Marie-Louise Charpentier
« Juste parmi les nations »
(26 novembre 1905, Rennes - 24 juin 1998, Rennes)
La Rennaise Marie-Louise Charpentier , « Lily », effectue des études d'infirmière et, diplômée, devient assistante sociale. Pendant la guerre, elle est assistante sociale au bureau d'assistance aux familles des prisonniers de guerre. En 1943, elle reçoit une dame âgée, Mme Engelstein, en larmes, qui lui narre son histoire : originaire de Pologne, installée à Metz au début du siècle, son fils Joseph, mobilisé, est prisonnier de guerre ; elle et son époux Fishel ont fui Metz lors de l'annexion par les Allemands en 1940 et se sont réfugiés à Rennes, rejoints par leur belle-fille et ses deux jeunes enfants ; mais la Gestapo a surgi dans leur maison, tout saccagé et emmené son mari et sa belle-fille, tout en menaçant de revenir chercher la grand-mère et ses petits-enfants. Des voisins prévinrent l'assistante sociale. La dame ne parlant couramment que l’allemand et le polonais, Mlle Charpentier alerta Monseigneur Roques. Parlant l'allemand, il eut un entretien avec Mme Engelstein qui lui révéla l’existence d’une parente, habitant l’Aveyron, qui pourrait les héberger.

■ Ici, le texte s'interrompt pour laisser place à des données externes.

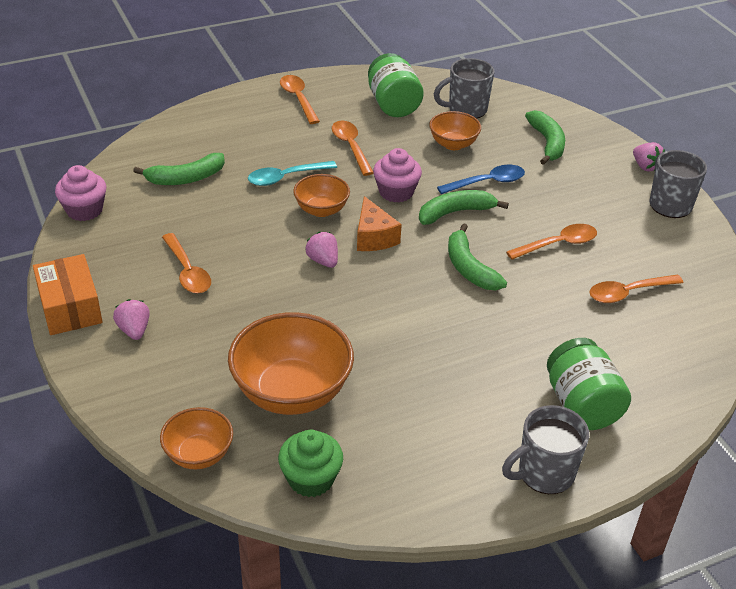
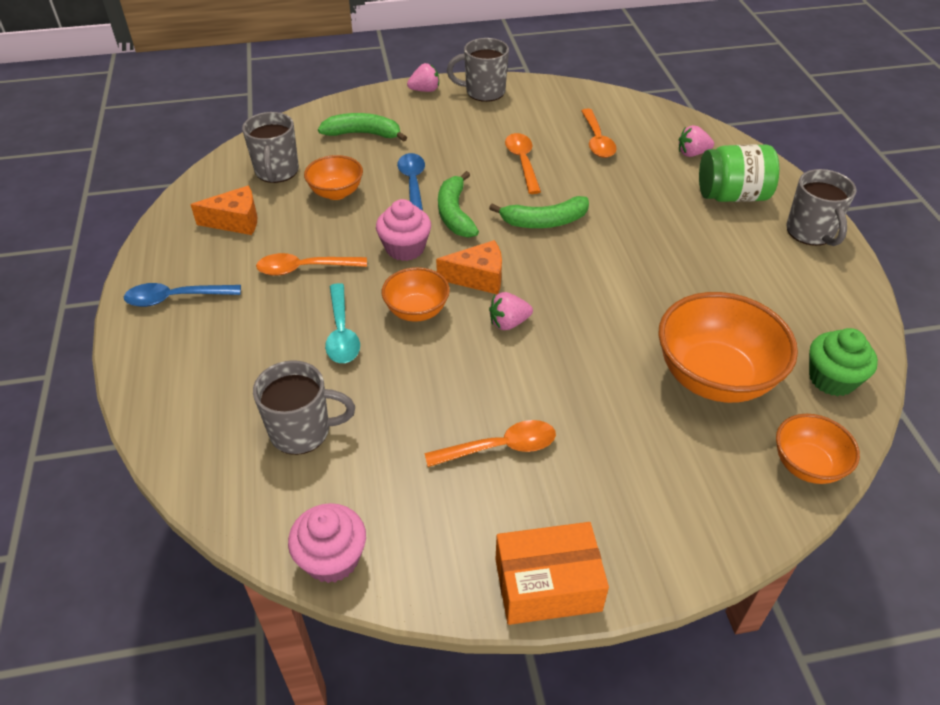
camera: 75 degrees left, 5 degrees up
pink strawberry [113,299,150,340] -> pink strawberry moved to [679,125,714,157]
green banana [133,153,225,185] -> grey mug [253,360,355,455]
orange spoon [280,75,320,124] -> blue spoon [124,283,241,307]
green jar [368,53,424,117] -> orange cheese [190,186,257,235]

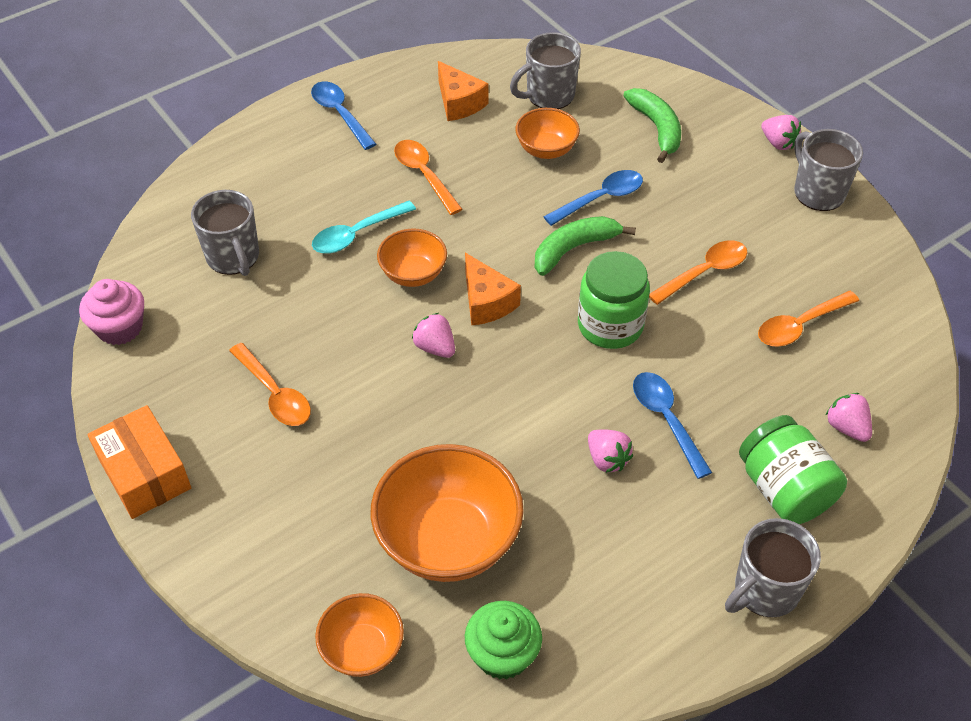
camera: 65 degrees right, 5 degrees up
pink cupcake [376,199,431,261] -> none
green banana [489,196,589,228] -> green jar [578,251,650,349]
none -> pink strawberry [588,429,633,473]
none -> blue spoon [633,372,712,479]

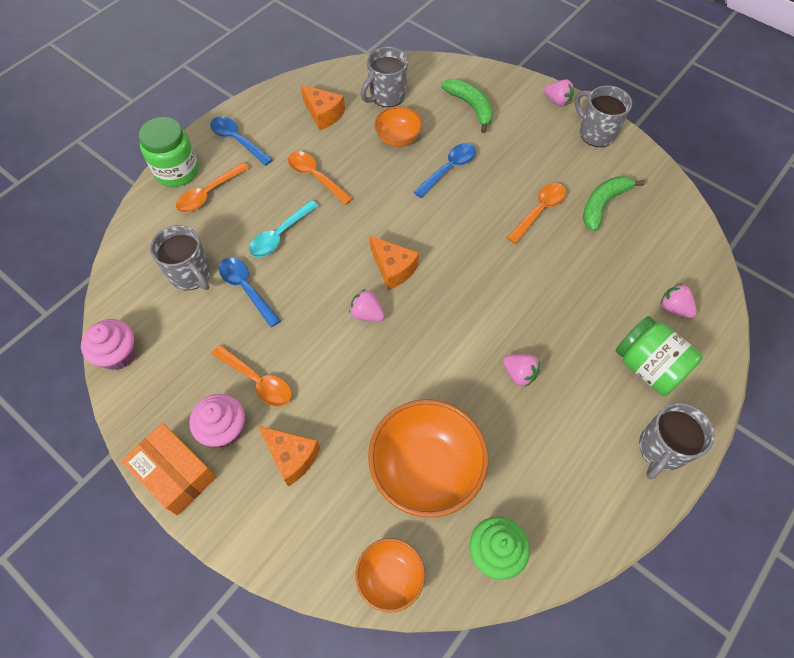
camera: 15 degrees left, 10 degrees up
orange bowl [377,228,447,287] -> none
green banana [534,216,636,276] -> green banana moved to [583,176,645,231]
green jar [578,251,650,349] -> green jar moved to [138,117,199,187]
blue spoon [633,372,712,479] -> blue spoon moved to [219,257,281,327]
orange spoon [758,291,859,347] -> orange spoon moved to [176,162,249,212]
none -> pink cupcake [189,394,245,447]
none -> orange cheese [258,426,320,486]

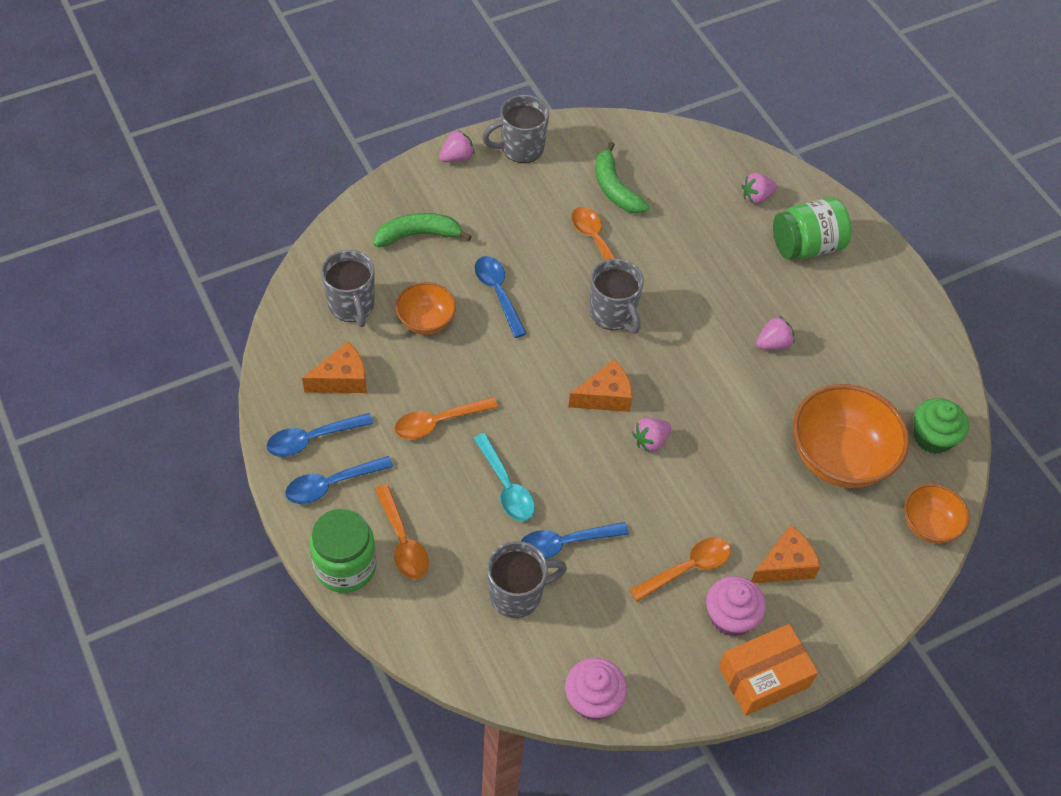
camera: 70 degrees left, 5 degrees down
grey mug [639,403,715,479] -> grey mug moved to [590,258,644,334]
none -> blue spoon [266,413,374,457]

Marie-Louise Charpentier part aussitôt avec la grand-mère chercher les jeunes enfants : Catherine, trois ans, et Raymond, deux ans. Ayant des contacts avec la résistance, elle les emmène chez un ami à la campagne, à une quinzaine de kilomètres de Rennes, où ils restent un mois environ. Il avait accepté de les loger provisoirement, à condition que Marie-Louise s'occupât de tout. Son frère apporte la nourriture, aidé par deux amis. Le SD avait reçu une note du délégué régional du CGQJ[1] signalant la fuite de Engelstein, née Bandler Malca, le 14.5.1882, 7 rue Saint-Louis à Rennes, et des petits enfants, indiquant que le docteur Daussy, médecin de l’hôpital psychiatrique et Mlle Charpentier, adjointe sociale-chef du service de l’armée, 17 rue des Dames, étaient certainement au courant de l’endroit où ces Juifs se sont réfugiés[2] [3].

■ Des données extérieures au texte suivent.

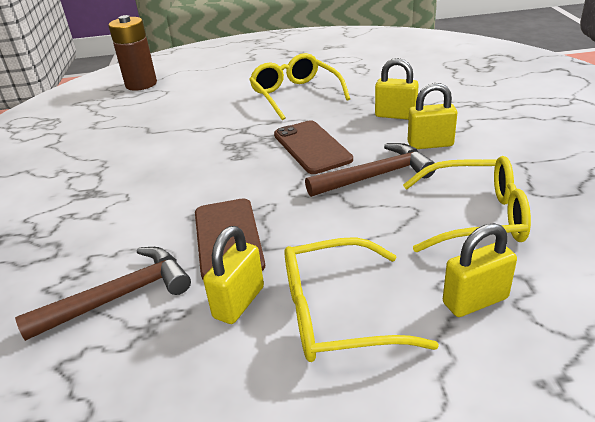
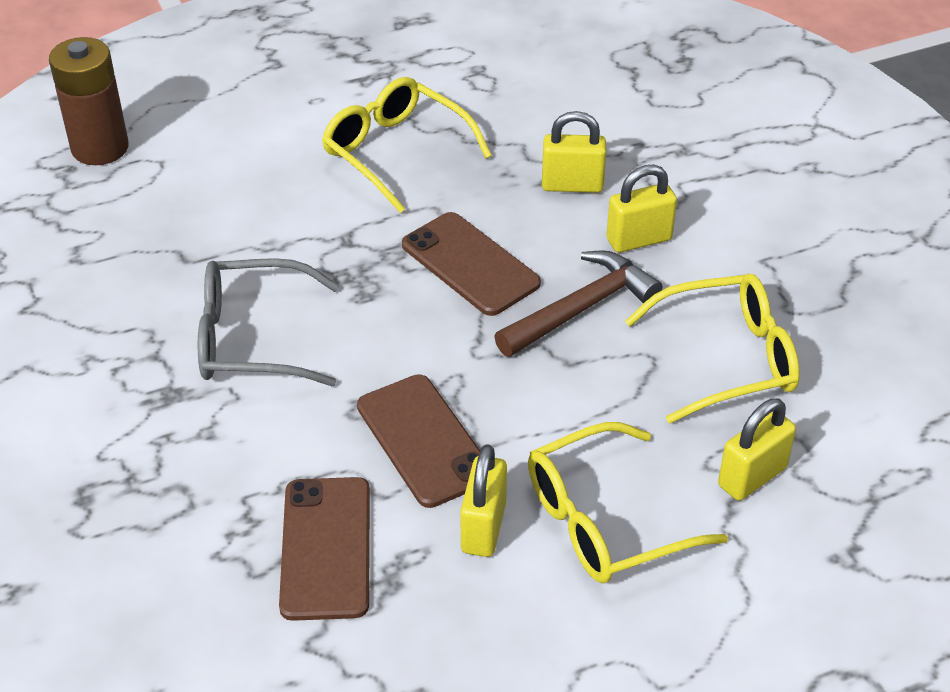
camera: 20 degrees left, 10 degrees up
brown hammer [15,247,191,341] -> brown phone [279,477,370,621]
none -> grey glasses [198,258,339,386]

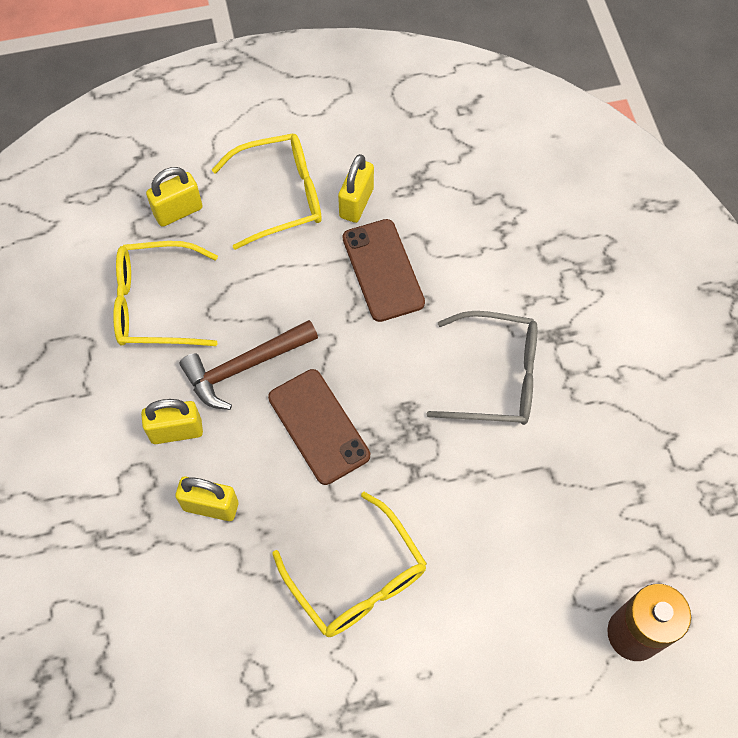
camera: 170 degrees left, 20 degrees up
brown phone [279,477,370,621] -> none

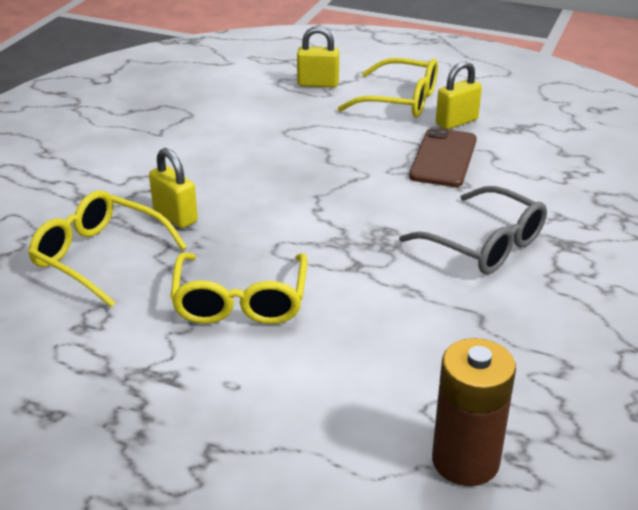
camera: 35 degrees right, 30 degrees down
yellow glasses [113,241,218,346] -> yellow glasses moved to [28,190,187,307]
yellow padlock [141,399,203,444] -> none
brown hammer [180,320,318,410] -> none
brown phone [268,369,370,485] -> none

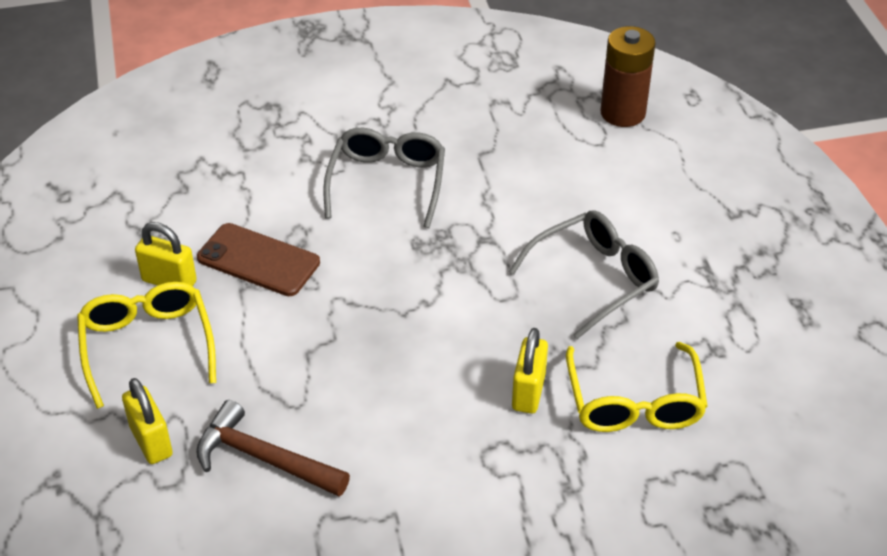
camera: 125 degrees left, 10 degrees up
yellow glasses [170,253,307,324] -> grey glasses [509,210,659,339]
brown phone [409,127,477,187] -> brown phone turned 45 degrees clockwise [197,223,320,296]
none -> brown hammer [196,400,350,497]

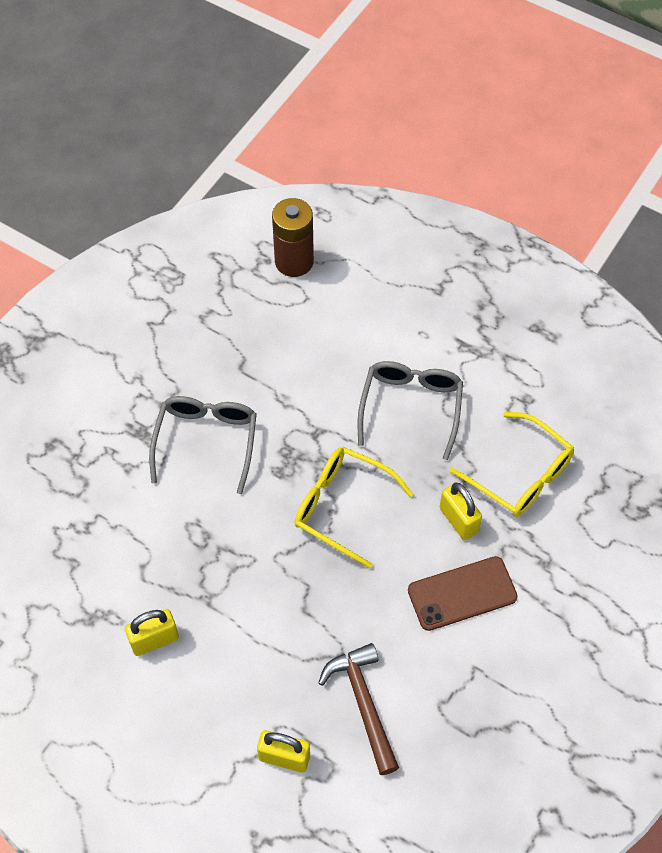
camera: 45 degrees left, 15 degrees up
yellow glasses [77,282,216,409] -> yellow glasses moved to [295,447,414,568]
brown hammer [196,400,350,497] -> brown hammer turned 90 degrees clockwise [318,643,399,775]
brown phone [197,223,320,296] -> brown phone moved to [408,556,518,631]
grey glasses [323,128,445,228] -> grey glasses turned 45 degrees clockwise [149,396,257,494]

En solution plus durable et plus sûre, elle envoie la dame âgée se faisant passer pour sourde et ses petits-enfants chez des amis résistants à Paris, en novembre 1943, accompagnés de deux jeunes désirant rejoindre les forces du général de Gaulle. « Les cinq lapins sont bien arrivés » dit un télégramme. La grand-mère et les deux enfants sont ensuite emmenés, par un réseau clandestin, pour rejoindre des parents dans l'Aveyron. Le grand-père, Fishel Engelstein, mourut dans le train vers Auschwitz. La grand-mère et les enfants survécurent. Après la guerre, la mère des enfants, rescapée de Bergen-Belsen, retrouva son mari et ses enfants, et vint remercier leur bienfaitrice mais elle décéda cinq ans après, épuisée physiquement et moralement[4].
En 1989, Marie-Louise Charpentier eut la grande joie de rencontrer Catherine, la petite fille qu'elle avait sauvée. Le 15 mai 1990, Marie-Louise Charpentier reçut le titre de « Juste parmi les nations », décerné par l'Institut commémoratif des martyrs et des héros Yad Vashem à ceux et celles qui ont « sauvé des Juifs persécutés pendant la période de la Shoah en Europe, au péril de leur vie. » Elle est l'une des trois femmes Justes parmi les nations reconnues en Ille-et-Vilaine.
Références
- ↑ Les Juifs de Rennes sous l'occupation
- ↑ Claude Toczé, Les juifs en Bretagne: ve – xxe siècles, Presses universitaires de Rennes - 2006, p. 118.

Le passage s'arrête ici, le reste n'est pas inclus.